殺戮都市

声がどんどん近くなる。


恐らく、距離にして5メートルくらい。


間も無く俺と恵梨香さんの間を通り過ぎるだろう。


まだ喫茶店にいると思って警戒していないのか、話にも緊張感がない。


「でもよ、男だったらどうするんだ?」


「ああ?んなもん殺せ。良い女にしか興味はねえよ」


3メートル……。


こんな所に隠れていても、絶対に見付かってしまう。


男は殺せ。


そう言われたら、俺が遠慮する必要もない。


この人数だ、躊躇したら間違いなく殺されるだろうから。


「女だったら四人ずつになるよな。
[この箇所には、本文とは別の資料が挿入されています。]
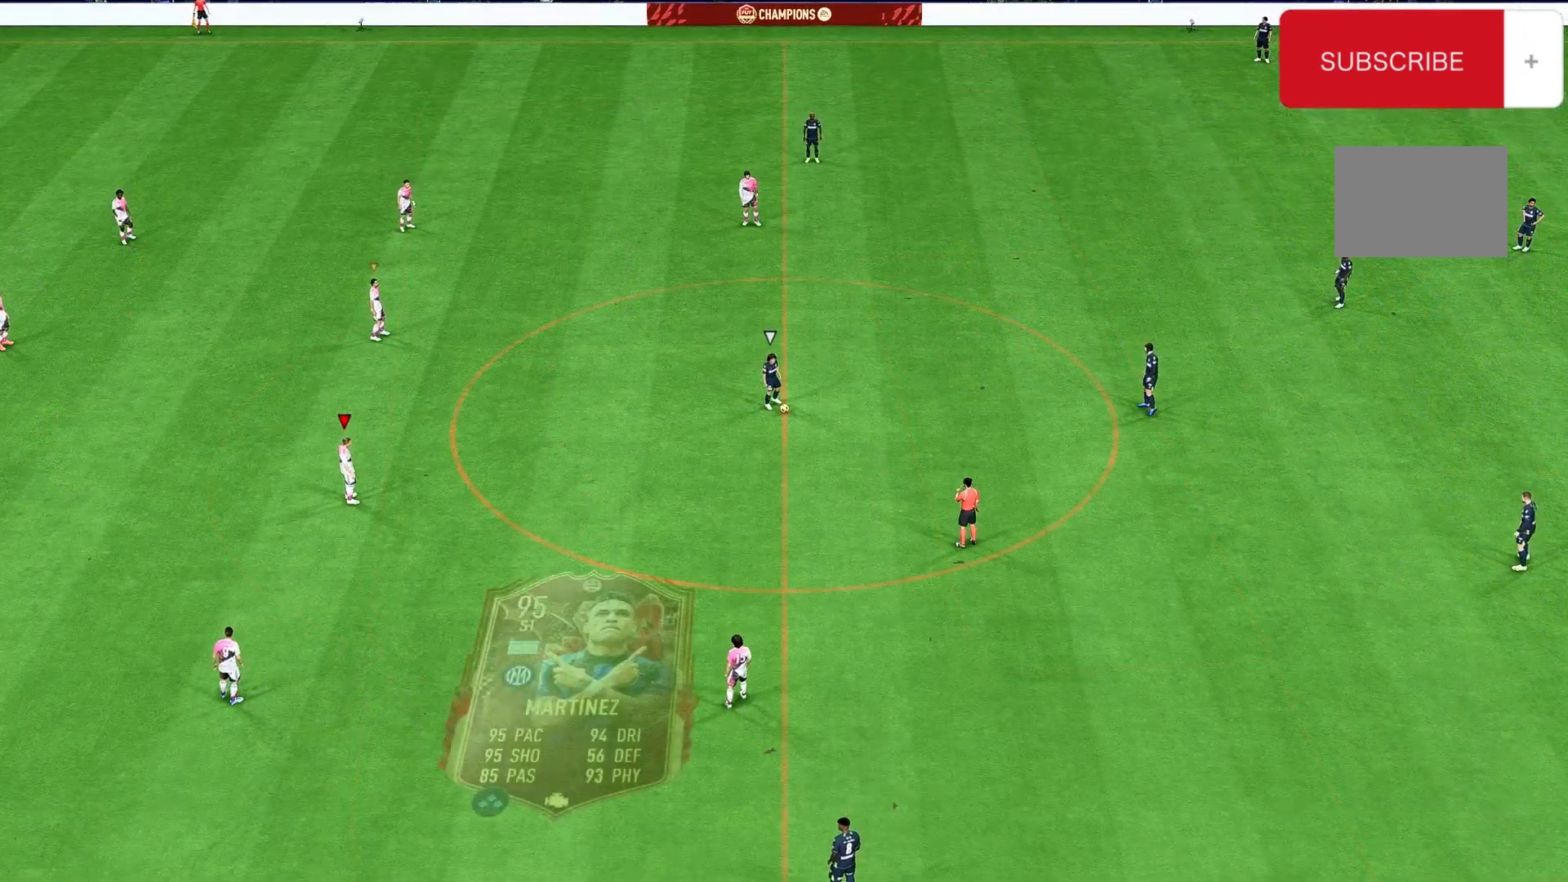
{"buttons": [], "left_stick": "down-left", "right_stick": "center", "events": [[67, "A", "up"], [67, "R2", "up"], [67, "left_stick", "down"], [267, "left_stick", "down-left"]]}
丁度良いんじゃ……あ?」


俺達の横を……通り過ぎるまさにその時。


一人の男と俺の目が合ってしまったのだ。


まだ、何が何だか分かっていない様子で、その一人以外は俺の存在に気付いていない。


そして……男が俺の手首の色に気付いて行動を起こそうとした時。












建物の間から飛び出した恵梨香さんのトンファーが、男の鼻から上の部分を弾き飛ばしたのだ。


パンッという派手な音と男の頭部が辺りに撒き散らされ、そこにいた誰もが恵梨香さんに注目した。